=== Section Start ===
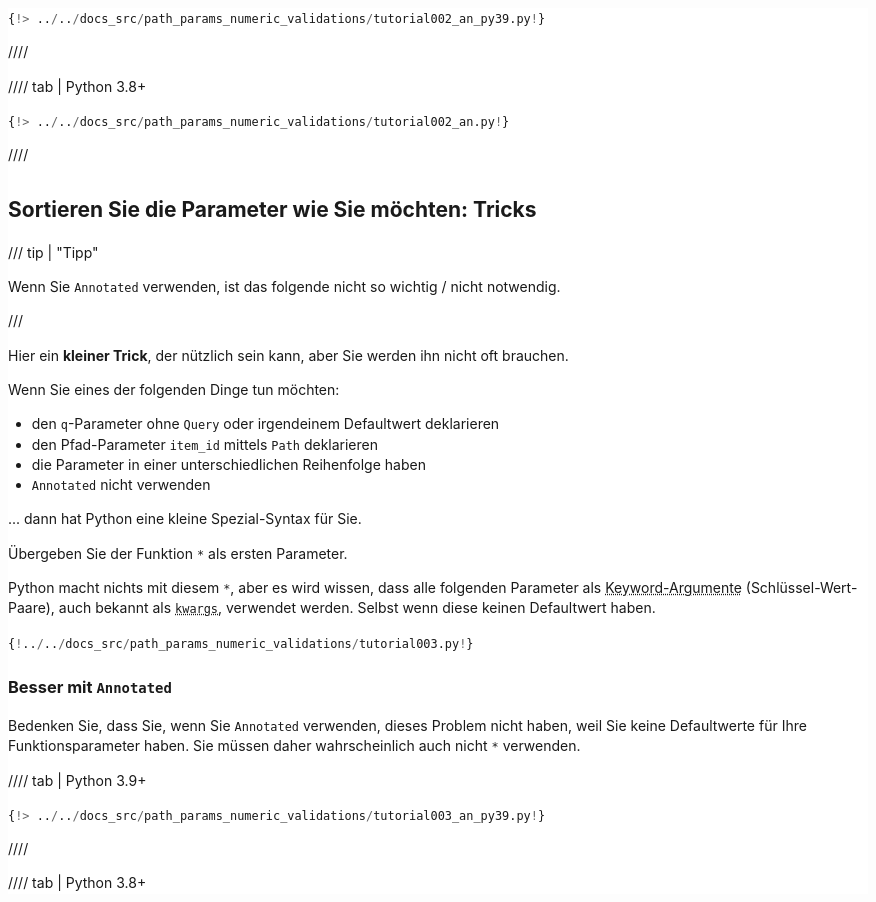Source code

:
 ```Python hl_lines="10"
{!> ../../docs_src/path_params_numeric_validations/tutorial002_an_py39.py!}
```

////

//// tab | Python 3.8+

```Python hl_lines="9"
{!> ../../docs_src/path_params_numeric_validations/tutorial002_an.py!}
```

////

## Sortieren Sie die Parameter wie Sie möchten: Tricks

/// tip | "Tipp"

Wenn Sie `Annotated` verwenden, ist das folgende nicht so wichtig / nicht notwendig.

///

Hier ein **kleiner Trick**, der nützlich sein kann, aber Sie werden ihn nicht oft brauchen.

Wenn Sie eines der folgenden Dinge tun möchten:

- den `q`-Parameter ohne `Query` oder irgendeinem Defaultwert deklarieren
- den Pfad-Parameter `item_id` mittels `Path` deklarieren
- die Parameter in einer unterschiedlichen Reihenfolge haben
- `Annotated` nicht verwenden

... dann hat Python eine kleine Spezial-Syntax für Sie.

Übergeben Sie der Funktion `*` als ersten Parameter.

Python macht nichts mit diesem `*`, aber es wird wissen, dass alle folgenden Parameter als <abbr title="Keyword-Argument – Schlüsselwort-Argument: Das Argument wird anhand seines Namens erkannt, nicht anhand seiner Reihenfolge in der Argumentliste">Keyword-Argumente</abbr> (Schlüssel-Wert-Paare), auch bekannt als <abbr title="Von: K-ey W-ord Arg-uments"><code>kwargs</code></abbr>, verwendet werden. Selbst wenn diese keinen Defaultwert haben.

```Python hl_lines="7"
{!../../docs_src/path_params_numeric_validations/tutorial003.py!}
```

### Besser mit `Annotated`

Bedenken Sie, dass Sie, wenn Sie `Annotated` verwenden, dieses Problem nicht haben, weil Sie keine Defaultwerte für Ihre Funktionsparameter haben. Sie müssen daher wahrscheinlich auch nicht `*` verwenden.

//// tab | Python 3.9+

```Python hl_lines="10"
{!> ../../docs_src/path_params_numeric_validations/tutorial003_an_py39.py!}
```

////

//// tab | Python 3.8+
=== Section End ===
▸ **WHAT THE TASK REQUIRES**:
Begin at the first line of the material and copy each line exactly through the one containing "Hier ein **kleiner". Omit pictures.

▸ **OUTPUT OF THE TASK**:
Source code

:
 ```Python hl_lines="10"
{!> ../../docs_src/path_params_numeric_validations/tutorial002_an_py39.py!}
```

////

//// tab | Python 3.8+

```Python hl_lines="9"
{!> ../../docs_src/path_params_numeric_validations/tutorial002_an.py!}
```

////

## Sortieren Sie die Parameter wie Sie möchten: Tricks

/// tip | "Tipp"

Wenn Sie `Annotated` verwenden, ist das folgende nicht so wichtig / nicht notwendig.

///

Hier ein **kleiner Trick**, der nützlich sein kann, aber Sie werden ihn nicht oft brauchen.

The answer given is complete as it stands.